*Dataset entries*
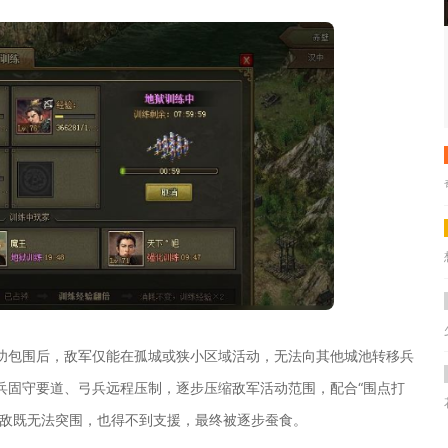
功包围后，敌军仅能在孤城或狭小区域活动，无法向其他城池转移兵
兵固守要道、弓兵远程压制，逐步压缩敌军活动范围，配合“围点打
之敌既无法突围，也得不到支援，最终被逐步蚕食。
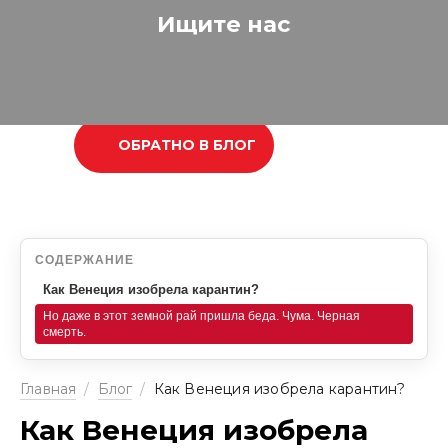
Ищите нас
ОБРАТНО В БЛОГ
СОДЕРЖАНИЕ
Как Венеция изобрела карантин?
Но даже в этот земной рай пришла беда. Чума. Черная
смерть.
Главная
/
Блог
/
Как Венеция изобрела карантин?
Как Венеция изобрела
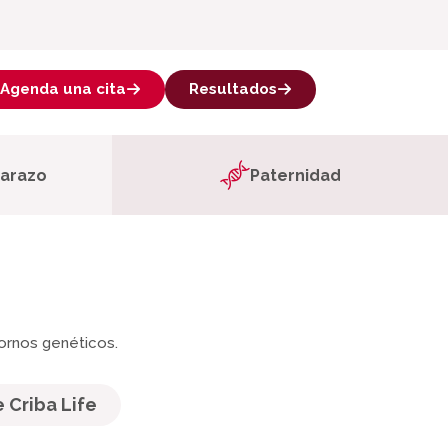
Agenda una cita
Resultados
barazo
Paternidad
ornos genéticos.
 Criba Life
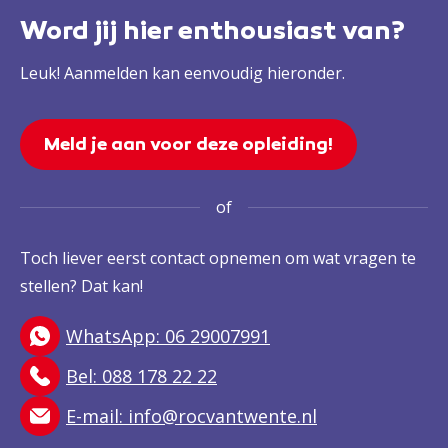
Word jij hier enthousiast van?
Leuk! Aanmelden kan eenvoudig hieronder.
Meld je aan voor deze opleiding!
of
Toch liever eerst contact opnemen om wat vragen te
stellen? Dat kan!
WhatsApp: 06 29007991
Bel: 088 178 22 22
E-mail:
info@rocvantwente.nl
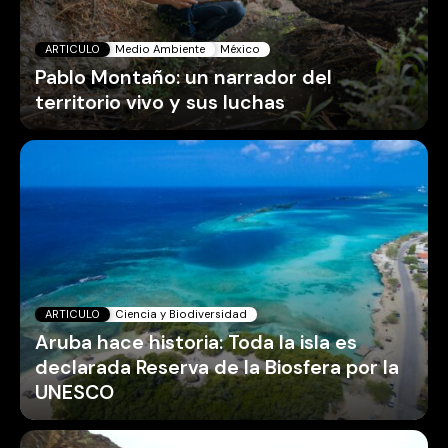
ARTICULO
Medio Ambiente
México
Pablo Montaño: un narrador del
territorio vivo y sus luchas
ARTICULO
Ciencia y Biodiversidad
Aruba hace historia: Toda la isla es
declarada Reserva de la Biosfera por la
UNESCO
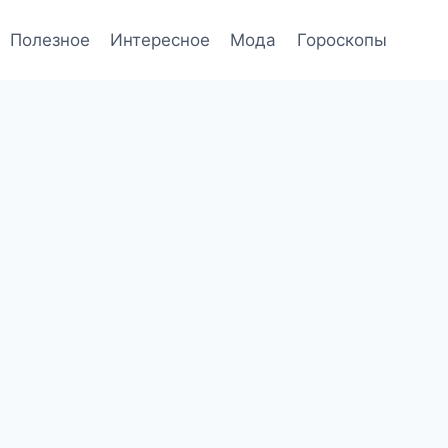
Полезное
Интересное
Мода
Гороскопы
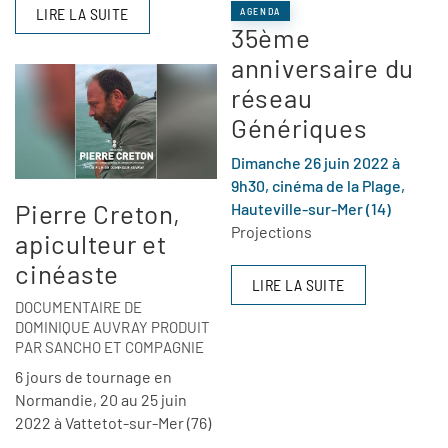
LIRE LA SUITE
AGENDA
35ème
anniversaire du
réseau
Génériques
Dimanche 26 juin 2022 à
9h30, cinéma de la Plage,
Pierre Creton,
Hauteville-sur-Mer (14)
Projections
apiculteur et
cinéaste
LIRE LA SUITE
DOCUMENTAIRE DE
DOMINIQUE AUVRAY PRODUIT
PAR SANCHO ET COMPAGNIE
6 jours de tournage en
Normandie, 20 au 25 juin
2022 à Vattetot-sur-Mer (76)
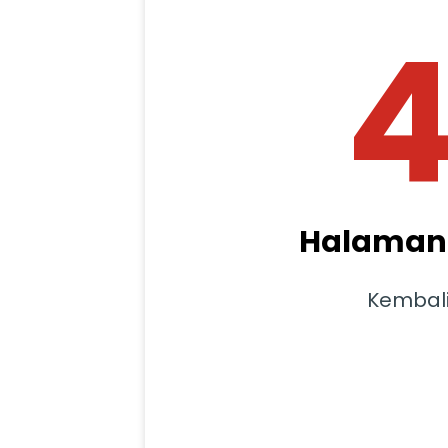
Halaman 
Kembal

* * *

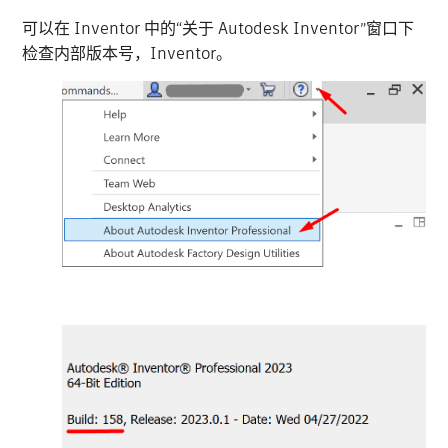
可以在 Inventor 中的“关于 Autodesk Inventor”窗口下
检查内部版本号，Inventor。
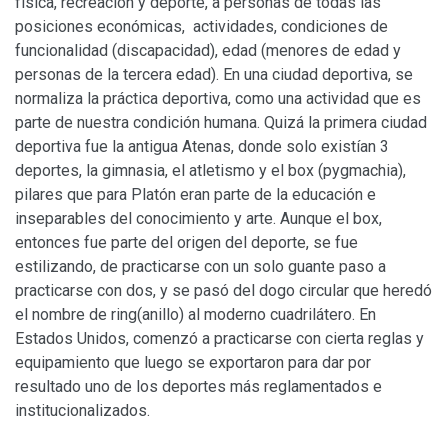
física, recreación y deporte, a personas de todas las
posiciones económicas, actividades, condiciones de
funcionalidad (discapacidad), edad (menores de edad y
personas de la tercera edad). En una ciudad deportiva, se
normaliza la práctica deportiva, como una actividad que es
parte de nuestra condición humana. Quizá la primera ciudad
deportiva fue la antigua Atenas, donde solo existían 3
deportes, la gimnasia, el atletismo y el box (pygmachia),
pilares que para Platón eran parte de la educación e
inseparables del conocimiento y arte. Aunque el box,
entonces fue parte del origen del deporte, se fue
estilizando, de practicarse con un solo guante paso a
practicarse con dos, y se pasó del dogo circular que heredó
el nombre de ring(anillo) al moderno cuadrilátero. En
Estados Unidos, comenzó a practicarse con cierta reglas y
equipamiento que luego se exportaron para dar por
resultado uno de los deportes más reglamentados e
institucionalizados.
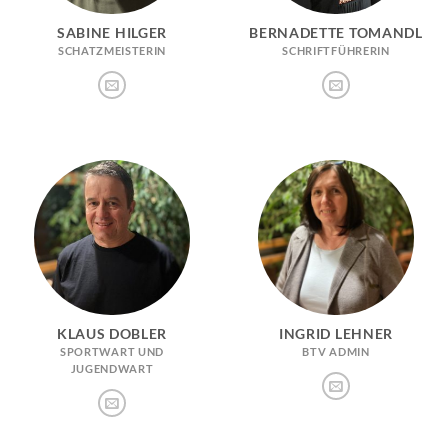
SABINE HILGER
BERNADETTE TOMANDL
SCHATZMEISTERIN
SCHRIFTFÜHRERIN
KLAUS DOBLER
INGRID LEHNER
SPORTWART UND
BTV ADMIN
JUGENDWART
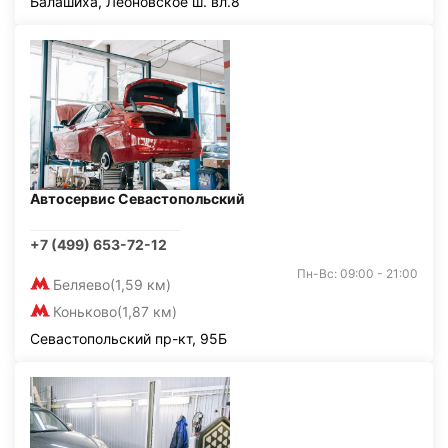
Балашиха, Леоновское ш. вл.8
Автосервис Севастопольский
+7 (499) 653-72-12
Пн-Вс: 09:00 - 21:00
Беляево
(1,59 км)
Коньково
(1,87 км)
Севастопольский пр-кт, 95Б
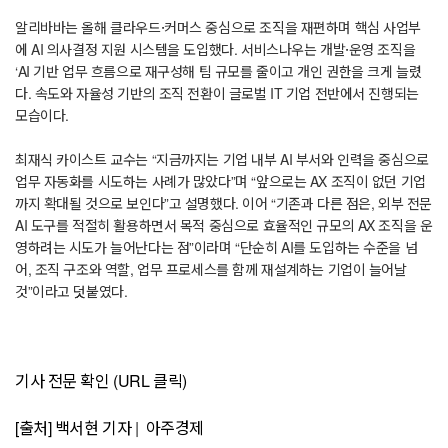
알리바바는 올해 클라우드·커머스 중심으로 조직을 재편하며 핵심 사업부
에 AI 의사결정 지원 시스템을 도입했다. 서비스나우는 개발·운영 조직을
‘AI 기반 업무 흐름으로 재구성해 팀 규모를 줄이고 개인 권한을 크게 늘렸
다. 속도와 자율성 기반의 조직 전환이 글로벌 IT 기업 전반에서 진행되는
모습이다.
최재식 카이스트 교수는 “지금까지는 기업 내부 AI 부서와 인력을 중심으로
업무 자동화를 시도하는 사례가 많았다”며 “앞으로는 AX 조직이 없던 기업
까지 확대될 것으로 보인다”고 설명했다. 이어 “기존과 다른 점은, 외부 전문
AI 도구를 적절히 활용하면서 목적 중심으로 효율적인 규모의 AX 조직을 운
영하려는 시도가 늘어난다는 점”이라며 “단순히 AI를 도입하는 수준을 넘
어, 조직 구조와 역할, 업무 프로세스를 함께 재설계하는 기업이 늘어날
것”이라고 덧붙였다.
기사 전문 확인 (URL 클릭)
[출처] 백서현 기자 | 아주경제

*What is being asked*
Repeat the material line for line, starting at the line that contains "功包围后，敌军仅能在孤城或狭小区域活动，无法向其他城池转移兵" and stopping after the line that contains "2022 à Vattetot-sur-Mer (76)". Omit the pictures from your answer.

*Solution to the problem*
功包围后，敌军仅能在孤城或狭小区域活动，无法向其他城池转移兵
兵固守要道、弓兵远程压制，逐步压缩敌军活动范围，配合“围点打
之敌既无法突围，也得不到支援，最终被逐步蚕食。
Ищите нас
ОБРАТНО В БЛОГ
СОДЕРЖАНИЕ
Как Венеция изобрела карантин?
Но даже в этот земной рай пришла беда. Чума. Черная
смерть.
Главная
/
Блог
/
Как Венеция изобрела карантин?
Как Венеция изобрела
Agenda una cita
Resultados
barazo
Paternidad
ornos genéticos.
 Criba Life
Word jij hier enthousiast van?
Leuk! Aanmelden kan eenvoudig hieronder.
Meld je aan voor deze opleiding!
of
Toch liever eerst contact opnemen om wat vragen te
stellen? Dat kan!
WhatsApp: 06 29007991
Bel: 088 178 22 22
E-mail:
info@rocvantwente.nl
ARTICULO
Medio Ambiente
México
Pablo Montaño: un narrador del
territorio vivo y sus luchas
ARTICULO
Ciencia y Biodiversidad
Aruba hace historia: Toda la isla es
declarada Reserva de la Biosfera por la
UNESCO
Полезное
Интересное
Мода
Гороскопы
LIRE LA SUITE
AGENDA
35ème
anniversaire du
réseau
Génériques
Dimanche 26 juin 2022 à
9h30, cinéma de la Plage,
Pierre Creton,
Hauteville-sur-Mer (14)
Projections
apiculteur et
cinéaste
LIRE LA SUITE
DOCUMENTAIRE DE
DOMINIQUE AUVRAY PRODUIT
PAR SANCHO ET COMPAGNIE
6 jours de tournage en
Normandie, 20 au 25 juin
2022 à Vattetot-sur-Mer (76)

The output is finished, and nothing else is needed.